_Work item_:
Would you reproduce the entries exactly, including every line?

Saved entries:
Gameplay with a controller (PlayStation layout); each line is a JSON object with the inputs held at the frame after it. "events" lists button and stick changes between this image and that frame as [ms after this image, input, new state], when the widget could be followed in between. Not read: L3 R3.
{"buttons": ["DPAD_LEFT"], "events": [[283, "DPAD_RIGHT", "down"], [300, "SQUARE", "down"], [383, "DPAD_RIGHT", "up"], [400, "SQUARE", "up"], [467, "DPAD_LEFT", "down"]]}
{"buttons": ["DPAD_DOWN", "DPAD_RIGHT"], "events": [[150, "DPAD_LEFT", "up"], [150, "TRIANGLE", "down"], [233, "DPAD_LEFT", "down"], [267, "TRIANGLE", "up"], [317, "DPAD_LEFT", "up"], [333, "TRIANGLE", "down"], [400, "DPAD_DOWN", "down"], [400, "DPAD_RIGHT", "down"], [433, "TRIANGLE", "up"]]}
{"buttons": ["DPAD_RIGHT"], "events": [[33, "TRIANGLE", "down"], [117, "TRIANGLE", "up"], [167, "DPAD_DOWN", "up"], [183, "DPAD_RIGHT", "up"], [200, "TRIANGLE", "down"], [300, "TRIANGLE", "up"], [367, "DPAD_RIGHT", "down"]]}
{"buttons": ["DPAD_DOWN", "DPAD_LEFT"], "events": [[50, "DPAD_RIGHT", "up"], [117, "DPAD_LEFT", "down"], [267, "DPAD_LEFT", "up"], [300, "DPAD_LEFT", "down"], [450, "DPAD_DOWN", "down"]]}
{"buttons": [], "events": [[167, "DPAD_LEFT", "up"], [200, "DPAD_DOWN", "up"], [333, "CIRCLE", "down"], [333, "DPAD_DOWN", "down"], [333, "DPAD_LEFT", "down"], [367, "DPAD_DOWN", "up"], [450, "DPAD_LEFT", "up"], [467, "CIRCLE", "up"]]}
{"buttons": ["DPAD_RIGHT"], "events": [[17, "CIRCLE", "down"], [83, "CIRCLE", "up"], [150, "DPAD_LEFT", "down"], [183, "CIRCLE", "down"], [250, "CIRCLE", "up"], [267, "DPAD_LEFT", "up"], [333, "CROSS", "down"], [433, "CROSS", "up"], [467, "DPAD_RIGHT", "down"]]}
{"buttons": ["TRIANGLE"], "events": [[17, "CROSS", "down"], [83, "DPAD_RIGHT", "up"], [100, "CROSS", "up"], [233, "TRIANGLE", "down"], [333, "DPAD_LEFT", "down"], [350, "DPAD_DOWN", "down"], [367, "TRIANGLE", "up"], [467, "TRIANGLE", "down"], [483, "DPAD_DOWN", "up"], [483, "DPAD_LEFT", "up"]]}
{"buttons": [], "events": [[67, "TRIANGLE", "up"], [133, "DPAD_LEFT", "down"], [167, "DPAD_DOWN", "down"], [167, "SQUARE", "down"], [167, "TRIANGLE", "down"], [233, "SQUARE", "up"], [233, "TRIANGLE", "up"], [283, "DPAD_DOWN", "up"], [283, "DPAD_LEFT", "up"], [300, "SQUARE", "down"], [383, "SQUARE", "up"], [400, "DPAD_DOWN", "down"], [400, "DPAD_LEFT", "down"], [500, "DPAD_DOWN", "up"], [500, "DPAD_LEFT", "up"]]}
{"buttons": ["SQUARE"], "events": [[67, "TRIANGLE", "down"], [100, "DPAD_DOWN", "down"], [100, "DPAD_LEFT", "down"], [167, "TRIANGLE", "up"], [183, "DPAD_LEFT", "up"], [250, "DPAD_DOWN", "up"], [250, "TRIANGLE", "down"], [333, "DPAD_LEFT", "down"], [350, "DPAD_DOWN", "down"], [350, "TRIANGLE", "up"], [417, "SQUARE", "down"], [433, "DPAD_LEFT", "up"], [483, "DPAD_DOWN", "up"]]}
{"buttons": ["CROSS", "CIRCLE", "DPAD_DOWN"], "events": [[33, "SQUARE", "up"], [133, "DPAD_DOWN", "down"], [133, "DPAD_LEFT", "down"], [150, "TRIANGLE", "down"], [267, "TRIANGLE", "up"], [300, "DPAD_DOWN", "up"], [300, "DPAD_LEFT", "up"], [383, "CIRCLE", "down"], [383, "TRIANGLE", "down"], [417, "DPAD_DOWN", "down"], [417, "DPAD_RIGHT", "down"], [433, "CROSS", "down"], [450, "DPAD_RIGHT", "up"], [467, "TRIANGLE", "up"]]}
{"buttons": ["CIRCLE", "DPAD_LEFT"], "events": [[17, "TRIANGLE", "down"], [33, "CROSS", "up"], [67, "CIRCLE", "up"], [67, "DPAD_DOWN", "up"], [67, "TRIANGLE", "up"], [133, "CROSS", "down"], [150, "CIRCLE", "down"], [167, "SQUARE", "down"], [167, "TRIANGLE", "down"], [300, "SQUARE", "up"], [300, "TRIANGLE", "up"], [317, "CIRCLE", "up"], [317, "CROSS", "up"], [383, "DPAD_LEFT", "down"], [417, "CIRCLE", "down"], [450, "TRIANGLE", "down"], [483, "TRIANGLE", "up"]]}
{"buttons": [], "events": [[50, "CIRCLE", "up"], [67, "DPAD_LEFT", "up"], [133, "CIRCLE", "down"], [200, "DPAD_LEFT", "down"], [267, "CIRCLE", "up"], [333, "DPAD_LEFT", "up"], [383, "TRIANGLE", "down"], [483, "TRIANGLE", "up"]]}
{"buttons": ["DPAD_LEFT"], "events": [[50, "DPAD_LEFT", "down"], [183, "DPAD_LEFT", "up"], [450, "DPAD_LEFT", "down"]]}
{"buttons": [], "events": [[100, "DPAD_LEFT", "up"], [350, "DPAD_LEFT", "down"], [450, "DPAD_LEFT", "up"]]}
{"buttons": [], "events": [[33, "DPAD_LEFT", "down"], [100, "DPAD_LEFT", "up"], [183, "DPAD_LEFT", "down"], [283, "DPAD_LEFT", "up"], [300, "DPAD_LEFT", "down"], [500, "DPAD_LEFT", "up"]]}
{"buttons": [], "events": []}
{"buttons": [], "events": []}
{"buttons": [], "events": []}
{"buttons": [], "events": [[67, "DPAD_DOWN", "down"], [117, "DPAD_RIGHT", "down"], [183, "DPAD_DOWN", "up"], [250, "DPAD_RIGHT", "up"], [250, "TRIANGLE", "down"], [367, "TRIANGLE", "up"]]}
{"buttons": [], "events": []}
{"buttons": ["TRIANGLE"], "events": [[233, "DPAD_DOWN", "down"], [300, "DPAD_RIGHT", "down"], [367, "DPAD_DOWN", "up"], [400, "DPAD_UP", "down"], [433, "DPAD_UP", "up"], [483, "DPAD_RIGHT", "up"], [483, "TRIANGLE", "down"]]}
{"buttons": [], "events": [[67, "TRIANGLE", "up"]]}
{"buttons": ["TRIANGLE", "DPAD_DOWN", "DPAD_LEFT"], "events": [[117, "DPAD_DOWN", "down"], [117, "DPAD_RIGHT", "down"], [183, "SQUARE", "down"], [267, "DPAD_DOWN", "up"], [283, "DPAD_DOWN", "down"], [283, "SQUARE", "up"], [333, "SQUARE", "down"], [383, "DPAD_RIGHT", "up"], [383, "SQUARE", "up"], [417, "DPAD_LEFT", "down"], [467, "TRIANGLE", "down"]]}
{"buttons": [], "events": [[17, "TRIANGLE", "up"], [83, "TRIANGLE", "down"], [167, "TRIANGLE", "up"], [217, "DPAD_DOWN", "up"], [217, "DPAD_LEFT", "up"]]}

_Result below_:
Gameplay with a controller (PlayStation layout); each line is a JSON object with the inputs held at the frame after it. "events" lists button and stick changes between this image and that frame as [ms after this image, input, new state], when the widget could be followed in between. Not read: L3 R3.
{"buttons": ["DPAD_LEFT"], "events": [[283, "DPAD_RIGHT", "down"], [300, "SQUARE", "down"], [383, "DPAD_RIGHT", "up"], [400, "SQUARE", "up"], [467, "DPAD_LEFT", "down"]]}
{"buttons": ["DPAD_DOWN", "DPAD_RIGHT"], "events": [[150, "DPAD_LEFT", "up"], [150, "TRIANGLE", "down"], [233, "DPAD_LEFT", "down"], [267, "TRIANGLE", "up"], [317, "DPAD_LEFT", "up"], [333, "TRIANGLE", "down"], [400, "DPAD_DOWN", "down"], [400, "DPAD_RIGHT", "down"], [433, "TRIANGLE", "up"]]}
{"buttons": ["DPAD_RIGHT"], "events": [[33, "TRIANGLE", "down"], [117, "TRIANGLE", "up"], [167, "DPAD_DOWN", "up"], [183, "DPAD_RIGHT", "up"], [200, "TRIANGLE", "down"], [300, "TRIANGLE", "up"], [367, "DPAD_RIGHT", "down"]]}
{"buttons": ["DPAD_DOWN", "DPAD_LEFT"], "events": [[50, "DPAD_RIGHT", "up"], [117, "DPAD_LEFT", "down"], [267, "DPAD_LEFT", "up"], [300, "DPAD_LEFT", "down"], [450, "DPAD_DOWN", "down"]]}
{"buttons": [], "events": [[167, "DPAD_LEFT", "up"], [200, "DPAD_DOWN", "up"], [333, "CIRCLE", "down"], [333, "DPAD_DOWN", "down"], [333, "DPAD_LEFT", "down"], [367, "DPAD_DOWN", "up"], [450, "DPAD_LEFT", "up"], [467, "CIRCLE", "up"]]}
{"buttons": ["DPAD_RIGHT"], "events": [[17, "CIRCLE", "down"], [83, "CIRCLE", "up"], [150, "DPAD_LEFT", "down"], [183, "CIRCLE", "down"], [250, "CIRCLE", "up"], [267, "DPAD_LEFT", "up"], [333, "CROSS", "down"], [433, "CROSS", "up"], [467, "DPAD_RIGHT", "down"]]}
{"buttons": ["TRIANGLE"], "events": [[17, "CROSS", "down"], [83, "DPAD_RIGHT", "up"], [100, "CROSS", "up"], [233, "TRIANGLE", "down"], [333, "DPAD_LEFT", "down"], [350, "DPAD_DOWN", "down"], [367, "TRIANGLE", "up"], [467, "TRIANGLE", "down"], [483, "DPAD_DOWN", "up"], [483, "DPAD_LEFT", "up"]]}
{"buttons": [], "events": [[67, "TRIANGLE", "up"], [133, "DPAD_LEFT", "down"], [167, "DPAD_DOWN", "down"], [167, "SQUARE", "down"], [167, "TRIANGLE", "down"], [233, "SQUARE", "up"], [233, "TRIANGLE", "up"], [283, "DPAD_DOWN", "up"], [283, "DPAD_LEFT", "up"], [300, "SQUARE", "down"], [383, "SQUARE", "up"], [400, "DPAD_DOWN", "down"], [400, "DPAD_LEFT", "down"], [500, "DPAD_DOWN", "up"], [500, "DPAD_LEFT", "up"]]}
{"buttons": ["SQUARE"], "events": [[67, "TRIANGLE", "down"], [100, "DPAD_DOWN", "down"], [100, "DPAD_LEFT", "down"], [167, "TRIANGLE", "up"], [183, "DPAD_LEFT", "up"], [250, "DPAD_DOWN", "up"], [250, "TRIANGLE", "down"], [333, "DPAD_LEFT", "down"], [350, "DPAD_DOWN", "down"], [350, "TRIANGLE", "up"], [417, "SQUARE", "down"], [433, "DPAD_LEFT", "up"], [483, "DPAD_DOWN", "up"]]}
{"buttons": ["CROSS", "CIRCLE", "DPAD_DOWN"], "events": [[33, "SQUARE", "up"], [133, "DPAD_DOWN", "down"], [133, "DPAD_LEFT", "down"], [150, "TRIANGLE", "down"], [267, "TRIANGLE", "up"], [300, "DPAD_DOWN", "up"], [300, "DPAD_LEFT", "up"], [383, "CIRCLE", "down"], [383, "TRIANGLE", "down"], [417, "DPAD_DOWN", "down"], [417, "DPAD_RIGHT", "down"], [433, "CROSS", "down"], [450, "DPAD_RIGHT", "up"], [467, "TRIANGLE", "up"]]}
{"buttons": ["CIRCLE", "DPAD_LEFT"], "events": [[17, "TRIANGLE", "down"], [33, "CROSS", "up"], [67, "CIRCLE", "up"], [67, "DPAD_DOWN", "up"], [67, "TRIANGLE", "up"], [133, "CROSS", "down"], [150, "CIRCLE", "down"], [167, "SQUARE", "down"], [167, "TRIANGLE", "down"], [300, "SQUARE", "up"], [300, "TRIANGLE", "up"], [317, "CIRCLE", "up"], [317, "CROSS", "up"], [383, "DPAD_LEFT", "down"], [417, "CIRCLE", "down"], [450, "TRIANGLE", "down"], [483, "TRIANGLE", "up"]]}
{"buttons": [], "events": [[50, "CIRCLE", "up"], [67, "DPAD_LEFT", "up"], [133, "CIRCLE", "down"], [200, "DPAD_LEFT", "down"], [267, "CIRCLE", "up"], [333, "DPAD_LEFT", "up"], [383, "TRIANGLE", "down"], [483, "TRIANGLE", "up"]]}
{"buttons": ["DPAD_LEFT"], "events": [[50, "DPAD_LEFT", "down"], [183, "DPAD_LEFT", "up"], [450, "DPAD_LEFT", "down"]]}
{"buttons": [], "events": [[100, "DPAD_LEFT", "up"], [350, "DPAD_LEFT", "down"], [450, "DPAD_LEFT", "up"]]}
{"buttons": [], "events": [[33, "DPAD_LEFT", "down"], [100, "DPAD_LEFT", "up"], [183, "DPAD_LEFT", "down"], [283, "DPAD_LEFT", "up"], [300, "DPAD_LEFT", "down"], [500, "DPAD_LEFT", "up"]]}
{"buttons": [], "events": []}
{"buttons": [], "events": []}
{"buttons": [], "events": []}
{"buttons": [], "events": [[67, "DPAD_DOWN", "down"], [117, "DPAD_RIGHT", "down"], [183, "DPAD_DOWN", "up"], [250, "DPAD_RIGHT", "up"], [250, "TRIANGLE", "down"], [367, "TRIANGLE", "up"]]}
{"buttons": [], "events": []}
{"buttons": ["TRIANGLE"], "events": [[233, "DPAD_DOWN", "down"], [300, "DPAD_RIGHT", "down"], [367, "DPAD_DOWN", "up"], [400, "DPAD_UP", "down"], [433, "DPAD_UP", "up"], [483, "DPAD_RIGHT", "up"], [483, "TRIANGLE", "down"]]}
{"buttons": [], "events": [[67, "TRIANGLE", "up"]]}
{"buttons": ["TRIANGLE", "DPAD_DOWN", "DPAD_LEFT"], "events": [[117, "DPAD_DOWN", "down"], [117, "DPAD_RIGHT", "down"], [183, "SQUARE", "down"], [267, "DPAD_DOWN", "up"], [283, "DPAD_DOWN", "down"], [283, "SQUARE", "up"], [333, "SQUARE", "down"], [383, "DPAD_RIGHT", "up"], [383, "SQUARE", "up"], [417, "DPAD_LEFT", "down"], [467, "TRIANGLE", "down"]]}
{"buttons": [], "events": [[17, "TRIANGLE", "up"], [83, "TRIANGLE", "down"], [167, "TRIANGLE", "up"], [217, "DPAD_DOWN", "up"], [217, "DPAD_LEFT", "up"]]}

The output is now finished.